## AIM OF THE TASK
Any picture in the entries is to be skipped, while everything else is transcribed word for word.

==================================================

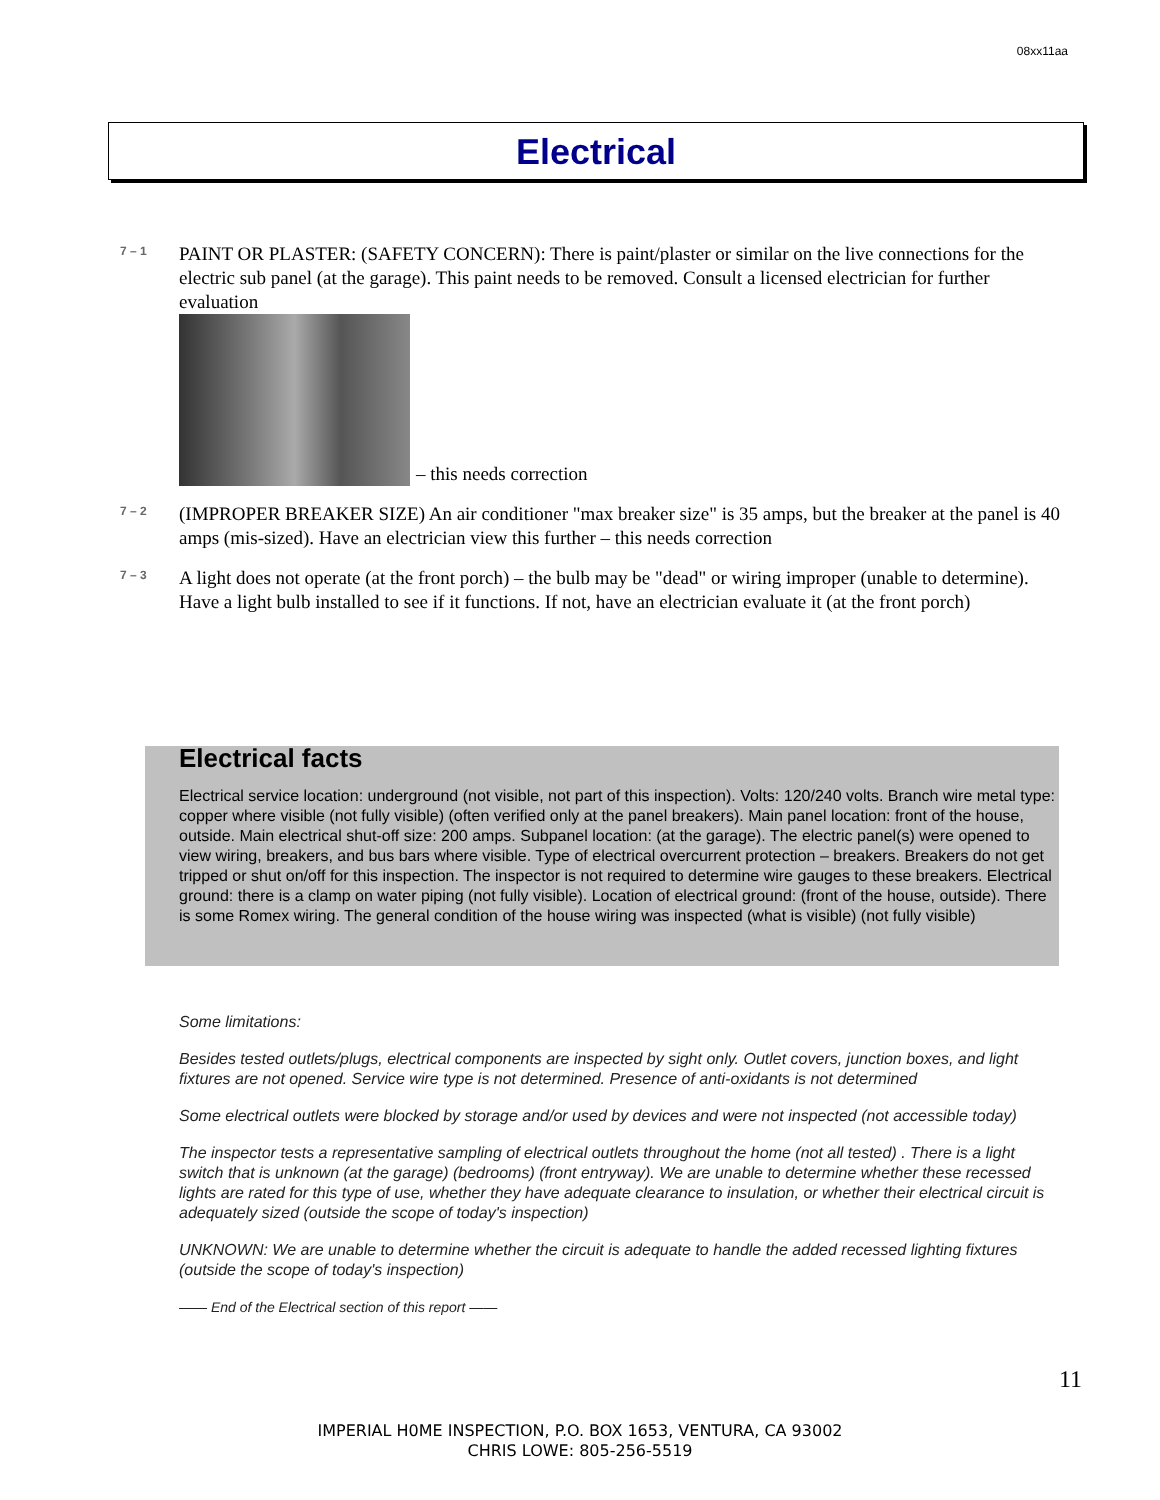08xx11aa
Electrical
7 – 1
PAINT OR PLASTER: (SAFETY CONCERN): There is paint/plaster or similar on the live connections for the electric sub panel (at the garage). This paint needs to be removed. Consult a licensed electrician for further evaluation
– this needs correction
7 – 2
(IMPROPER BREAKER SIZE) An air conditioner "max breaker size" is 35 amps, but the breaker at the panel is 40 amps (mis-sized). Have an electrician view this further – this needs correction
7 – 3
A light does not operate (at the front porch) – the bulb may be "dead" or wiring improper (unable to determine). Have a light bulb installed to see if it functions. If not, have an electrician evaluate it (at the front porch)
Electrical facts
Electrical service location: underground (not visible, not part of this inspection). Volts: 120/240 volts. Branch wire metal type: copper where visible (not fully visible) (often verified only at the panel breakers). Main panel location: front of the house, outside. Main electrical shut-off size: 200 amps. Subpanel location: (at the garage). The electric panel(s) were opened to view wiring, breakers, and bus bars where visible. Type of electrical overcurrent protection – breakers. Breakers do not get tripped or shut on/off for this inspection. The inspector is not required to determine wire gauges to these breakers. Electrical ground: there is a clamp on water piping (not fully visible). Location of electrical ground: (front of the house, outside). There is some Romex wiring. The general condition of the house wiring was inspected (what is visible) (not fully visible)
Some limitations:
Besides tested outlets/plugs, electrical components are inspected by sight only. Outlet covers, junction boxes, and light fixtures are not opened. Service wire type is not determined. Presence of anti-oxidants is not determined
Some electrical outlets were blocked by storage and/or used by devices and were not inspected (not accessible today)
The inspector tests a representative sampling of electrical outlets throughout the home (not all tested) . There is a light switch that is unknown (at the garage) (bedrooms) (front entryway). We are unable to determine whether these recessed lights are rated for this type of use, whether they have adequate clearance to insulation, or whether their electrical circuit is adequately sized (outside the scope of today's inspection)
UNKNOWN: We are unable to determine whether the circuit is adequate to handle the added recessed lighting fixtures (outside the scope of today's inspection)
—— End of the Electrical section of this report ——
11
IMPERIAL H0ME INSPECTION, P.O. BOX 1653, VENTURA, CA 93002
CHRIS LOWE: 805-256-5519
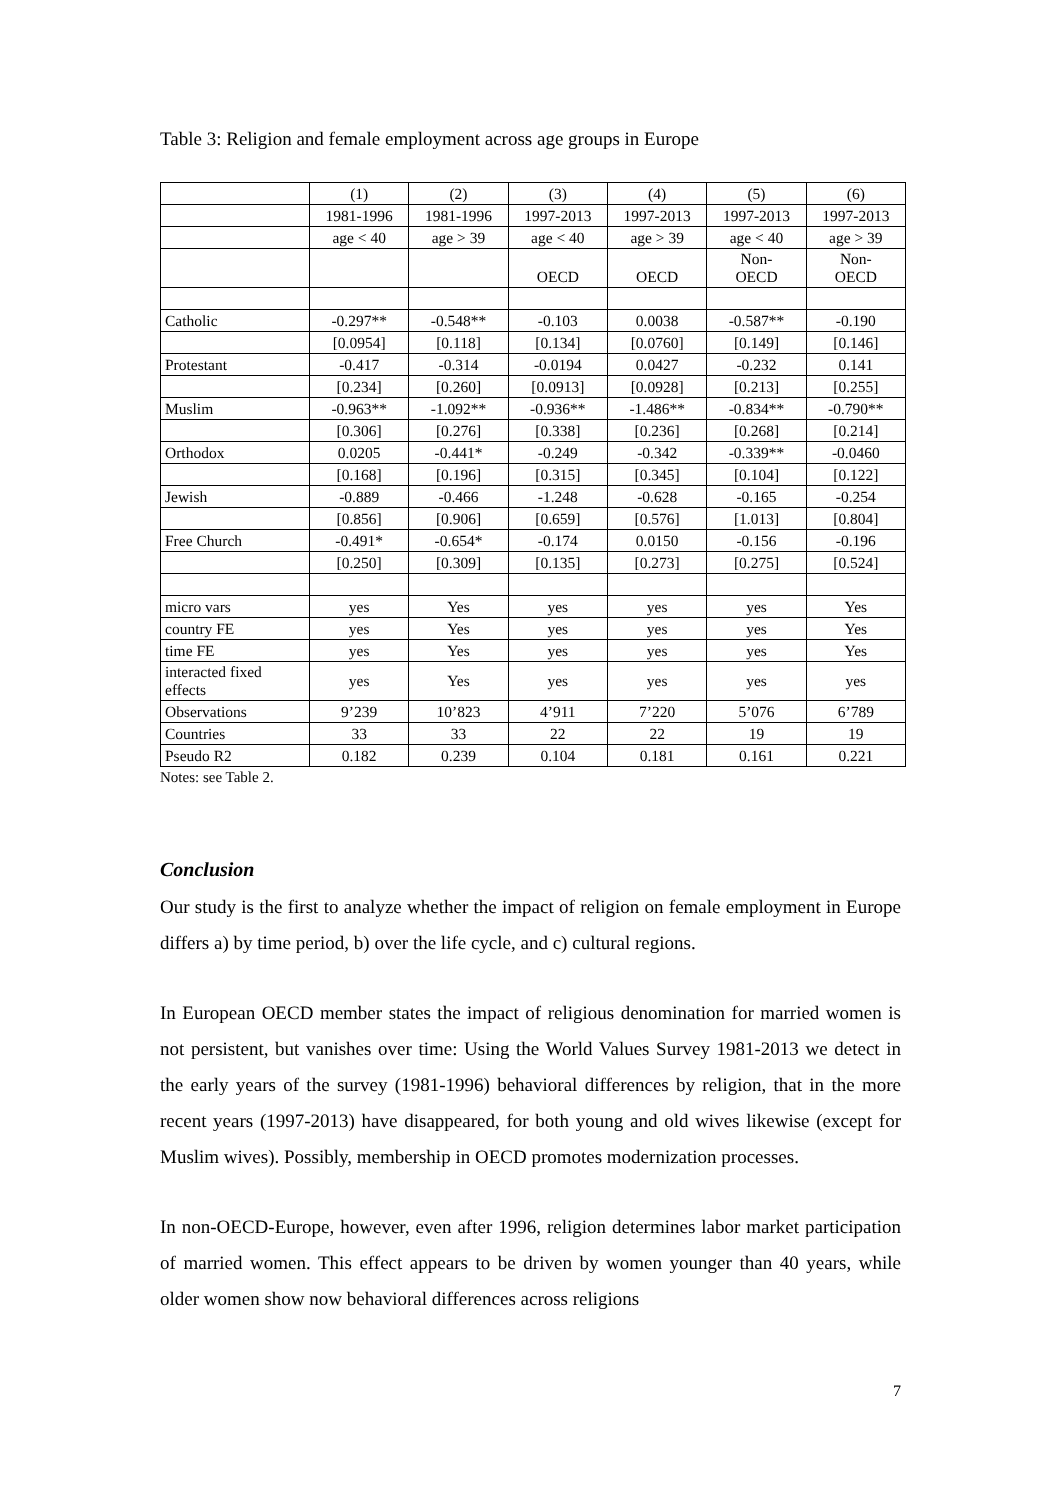Table 3: Religion and female employment across age groups in Europe
| | (1) | (2) | (3) | (4) | (5) | (6) |
| --- | --- | --- | --- | --- | --- | --- |
| | 1981-1996 | 1981-1996 | 1997-2013 | 1997-2013 | 1997-2013 | 1997-2013 |
| | age < 40 | age > 39 | age < 40 | age > 39 | age < 40 | age > 39 |
| | | | OECD | OECD | Non- OECD | Non- OECD |
| Catholic | -0.297** | -0.548** | -0.103 | 0.0038 | -0.587** | -0.190 |
| | [0.0954] | [0.118] | [0.134] | [0.0760] | [0.149] | [0.146] |
| Protestant | -0.417 | -0.314 | -0.0194 | 0.0427 | -0.232 | 0.141 |
| | [0.234] | [0.260] | [0.0913] | [0.0928] | [0.213] | [0.255] |
| Muslim | -0.963** | -1.092** | -0.936** | -1.486** | -0.834** | -0.790** |
| | [0.306] | [0.276] | [0.338] | [0.236] | [0.268] | [0.214] |
| Orthodox | 0.0205 | -0.441* | -0.249 | -0.342 | -0.339** | -0.0460 |
| | [0.168] | [0.196] | [0.315] | [0.345] | [0.104] | [0.122] |
| Jewish | -0.889 | -0.466 | -1.248 | -0.628 | -0.165 | -0.254 |
| | [0.856] | [0.906] | [0.659] | [0.576] | [1.013] | [0.804] |
| Free Church | -0.491* | -0.654* | -0.174 | 0.0150 | -0.156 | -0.196 |
| | [0.250] | [0.309] | [0.135] | [0.273] | [0.275] | [0.524] |
| micro vars | yes | Yes | yes | yes | yes | Yes |
| country FE | yes | Yes | yes | yes | yes | Yes |
| time FE | yes | Yes | yes | yes | yes | Yes |
| interacted fixed effects | yes | Yes | yes | yes | yes | yes |
| Observations | 9’239 | 10’823 | 4’911 | 7’220 | 5’076 | 6’789 |
| Countries | 33 | 33 | 22 | 22 | 19 | 19 |
| Pseudo R2 | 0.182 | 0.239 | 0.104 | 0.181 | 0.161 | 0.221 |
Notes: see Table 2.
Conclusion
Our study is the first to analyze whether the impact of religion on female employment in Europe differs a) by time period, b) over the life cycle, and c) cultural regions.
In European OECD member states the impact of religious denomination for married women is not persistent, but vanishes over time: Using the World Values Survey 1981-2013 we detect in the early years of the survey (1981-1996) behavioral differences by religion, that in the more recent years (1997-2013) have disappeared, for both young and old wives likewise (except for Muslim wives). Possibly, membership in OECD promotes modernization processes.
In non-OECD-Europe, however, even after 1996, religion determines labor market participation of married women. This effect appears to be driven by women younger than 40 years, while older women show now behavioral differences across religions
7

==================================================

## YOUR RESPONSE
08xx11aa
Electrical
7 – 1
PAINT OR PLASTER: (SAFETY CONCERN): There is paint/plaster or similar on the live connections for the electric sub panel (at the garage). This paint needs to be removed. Consult a licensed electrician for further evaluation
– this needs correction
7 – 2
(IMPROPER BREAKER SIZE) An air conditioner "max breaker size" is 35 amps, but the breaker at the panel is 40 amps (mis-sized). Have an electrician view this further – this needs correction
7 – 3
A light does not operate (at the front porch) – the bulb may be "dead" or wiring improper (unable to determine). Have a light bulb installed to see if it functions. If not, have an electrician evaluate it (at the front porch)
Electrical facts
Electrical service location: underground (not visible, not part of this inspection). Volts: 120/240 volts. Branch wire metal type: copper where visible (not fully visible) (often verified only at the panel breakers). Main panel location: front of the house, outside. Main electrical shut-off size: 200 amps. Subpanel location: (at the garage). The electric panel(s) were opened to view wiring, breakers, and bus bars where visible. Type of electrical overcurrent protection – breakers. Breakers do not get tripped or shut on/off for this inspection. The inspector is not required to determine wire gauges to these breakers. Electrical ground: there is a clamp on water piping (not fully visible). Location of electrical ground: (front of the house, outside). There is some Romex wiring. The general condition of the house wiring was inspected (what is visible) (not fully visible)
Some limitations:
Besides tested outlets/plugs, electrical components are inspected by sight only. Outlet covers, junction boxes, and light fixtures are not opened. Service wire type is not determined. Presence of anti-oxidants is not determined
Some electrical outlets were blocked by storage and/or used by devices and were not inspected (not accessible today)
The inspector tests a representative sampling of electrical outlets throughout the home (not all tested) . There is a light switch that is unknown (at the garage) (bedrooms) (front entryway). We are unable to determine whether these recessed lights are rated for this type of use, whether they have adequate clearance to insulation, or whether their electrical circuit is adequately sized (outside the scope of today's inspection)
UNKNOWN: We are unable to determine whether the circuit is adequate to handle the added recessed lighting fixtures (outside the scope of today's inspection)
—— End of the Electrical section of this report ——
11
IMPERIAL H0ME INSPECTION, P.O. BOX 1653, VENTURA, CA 93002
CHRIS LOWE: 805-256-5519
Table 3: Religion and female employment across age groups in Europe
| | (1) | (2) | (3) | (4) | (5) | (6) |
| --- | --- | --- | --- | --- | --- | --- |
| | 1981-1996 | 1981-1996 | 1997-2013 | 1997-2013 | 1997-2013 | 1997-2013 |
| | age < 40 | age > 39 | age < 40 | age > 39 | age < 40 | age > 39 |
| | | | OECD | OECD | Non- OECD | Non- OECD |
| Catholic | -0.297** | -0.548** | -0.103 | 0.0038 | -0.587** | -0.190 |
| | [0.0954] | [0.118] | [0.134] | [0.0760] | [0.149] | [0.146] |
| Protestant | -0.417 | -0.314 | -0.0194 | 0.0427 | -0.232 | 0.141 |
| | [0.234] | [0.260] | [0.0913] | [0.0928] | [0.213] | [0.255] |
| Muslim | -0.963** | -1.092** | -0.936** | -1.486** | -0.834** | -0.790** |
| | [0.306] | [0.276] | [0.338] | [0.236] | [0.268] | [0.214] |
| Orthodox | 0.0205 | -0.441* | -0.249 | -0.342 | -0.339** | -0.0460 |
| | [0.168] | [0.196] | [0.315] | [0.345] | [0.104] | [0.122] |
| Jewish | -0.889 | -0.466 | -1.248 | -0.628 | -0.165 | -0.254 |
| | [0.856] | [0.906] | [0.659] | [0.576] | [1.013] | [0.804] |
| Free Church | -0.491* | -0.654* | -0.174 | 0.0150 | -0.156 | -0.196 |
| | [0.250] | [0.309] | [0.135] | [0.273] | [0.275] | [0.524] |
| micro vars | yes | Yes | yes | yes | yes | Yes |
| country FE | yes | Yes | yes | yes | yes | Yes |
| time FE | yes | Yes | yes | yes | yes | Yes |
| interacted fixed effects | yes | Yes | yes | yes | yes | yes |
| Observations | 9’239 | 10’823 | 4’911 | 7’220 | 5’076 | 6’789 |
| Countries | 33 | 33 | 22 | 22 | 19 | 19 |
| Pseudo R2 | 0.182 | 0.239 | 0.104 | 0.181 | 0.161 | 0.221 |
Notes: see Table 2.
Conclusion
Our study is the first to analyze whether the impact of religion on female employment in Europe differs a) by time period, b) over the life cycle, and c) cultural regions.
In European OECD member states the impact of religious denomination for married women is not persistent, but vanishes over time: Using the World Values Survey 1981-2013 we detect in the early years of the survey (1981-1996) behavioral differences by religion, that in the more recent years (1997-2013) have disappeared, for both young and old wives likewise (except for Muslim wives). Possibly, membership in OECD promotes modernization processes.
In non-OECD-Europe, however, even after 1996, religion determines labor market participation of married women. This effect appears to be driven by women younger than 40 years, while older women show now behavioral differences across religions
7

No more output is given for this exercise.